START GIVEN INFORMATION
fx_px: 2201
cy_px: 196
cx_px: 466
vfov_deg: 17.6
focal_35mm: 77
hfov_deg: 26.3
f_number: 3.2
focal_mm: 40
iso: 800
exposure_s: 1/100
END GIVEN INFORMATION
START GIVEN INFORMATION
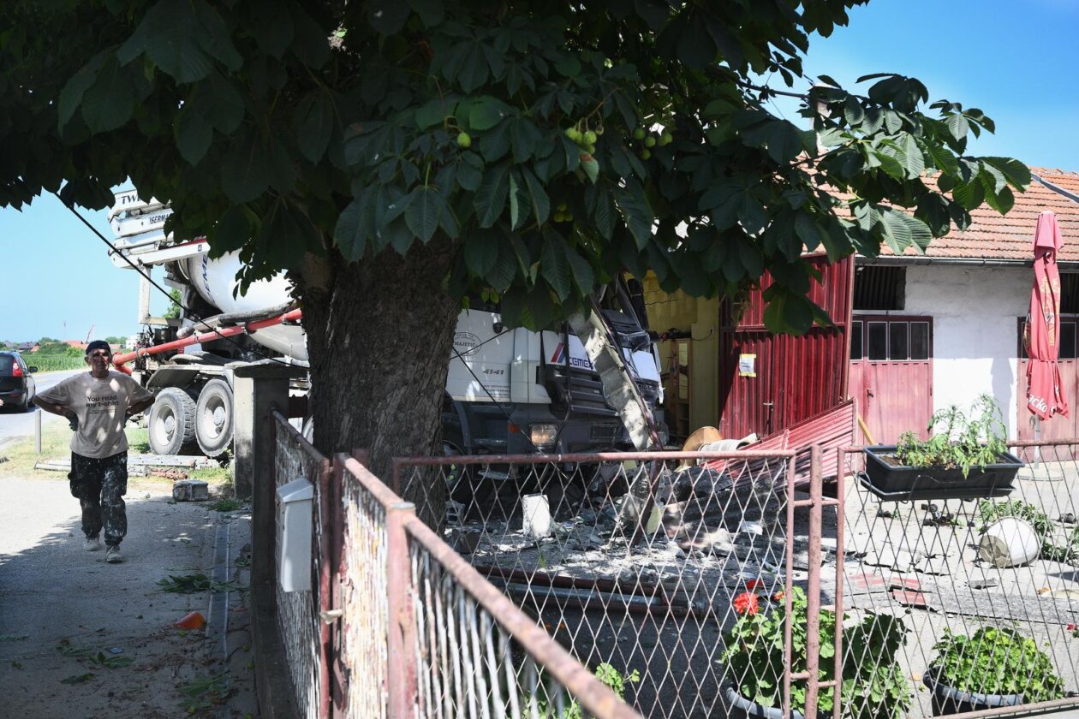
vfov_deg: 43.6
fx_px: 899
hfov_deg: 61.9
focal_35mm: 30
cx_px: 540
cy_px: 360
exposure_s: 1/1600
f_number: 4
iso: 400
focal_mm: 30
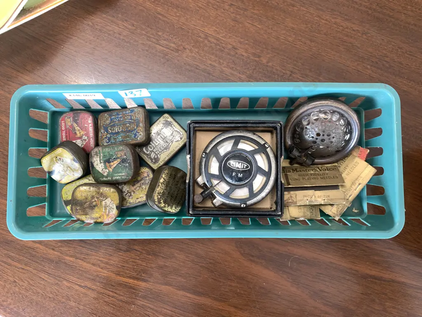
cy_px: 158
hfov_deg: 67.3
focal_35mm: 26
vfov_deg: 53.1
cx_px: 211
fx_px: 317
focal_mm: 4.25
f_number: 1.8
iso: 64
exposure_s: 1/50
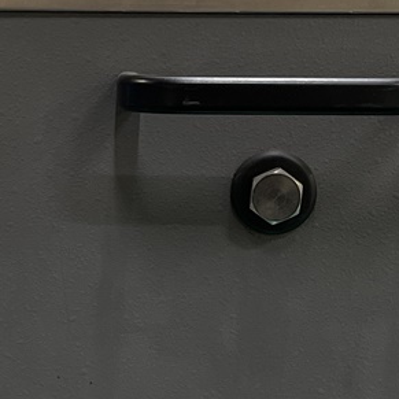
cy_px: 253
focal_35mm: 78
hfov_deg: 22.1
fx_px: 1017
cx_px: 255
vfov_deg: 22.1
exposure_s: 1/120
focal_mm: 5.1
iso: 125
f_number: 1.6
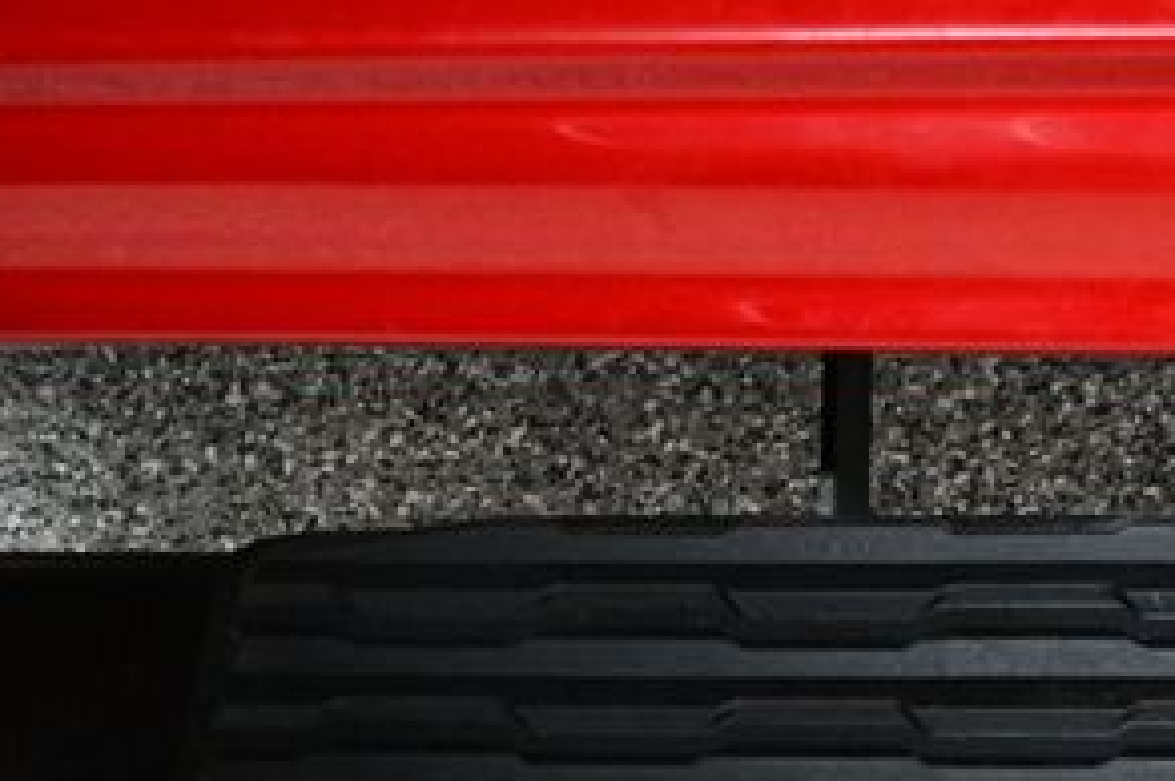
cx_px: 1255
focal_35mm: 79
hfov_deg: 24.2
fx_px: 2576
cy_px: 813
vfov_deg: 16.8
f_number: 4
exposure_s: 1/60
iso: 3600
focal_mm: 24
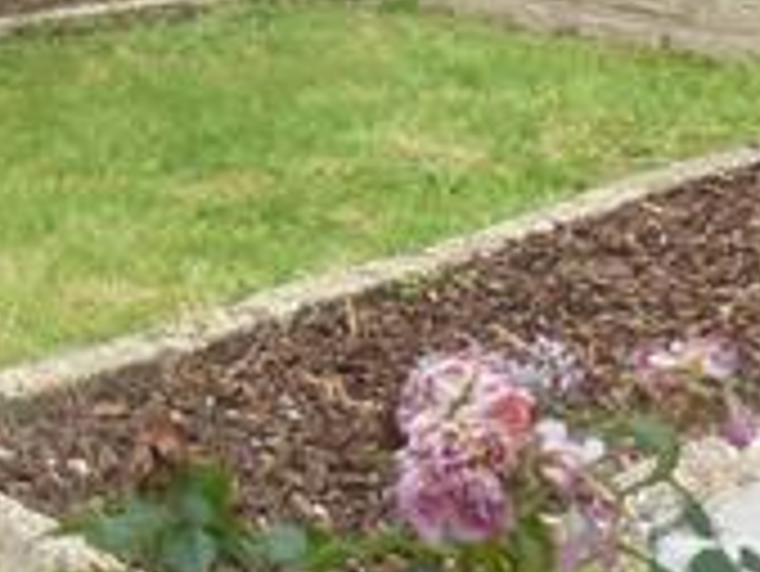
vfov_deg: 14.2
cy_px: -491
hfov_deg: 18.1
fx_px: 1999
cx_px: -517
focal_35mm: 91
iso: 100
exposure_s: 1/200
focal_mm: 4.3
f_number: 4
END GIVEN INFORMATION
- [PROBLEM DETAILS]:
What is asked for is an exact copy of the lines above from the one containing "fx_px: 2201" through the one containing "exposure_s: 1/100", and only those.

- [WRITTEN RESPONSE]:
fx_px: 2201
cy_px: 196
cx_px: 466
vfov_deg: 17.6
focal_35mm: 77
hfov_deg: 26.3
f_number: 3.2
focal_mm: 40
iso: 800
exposure_s: 1/100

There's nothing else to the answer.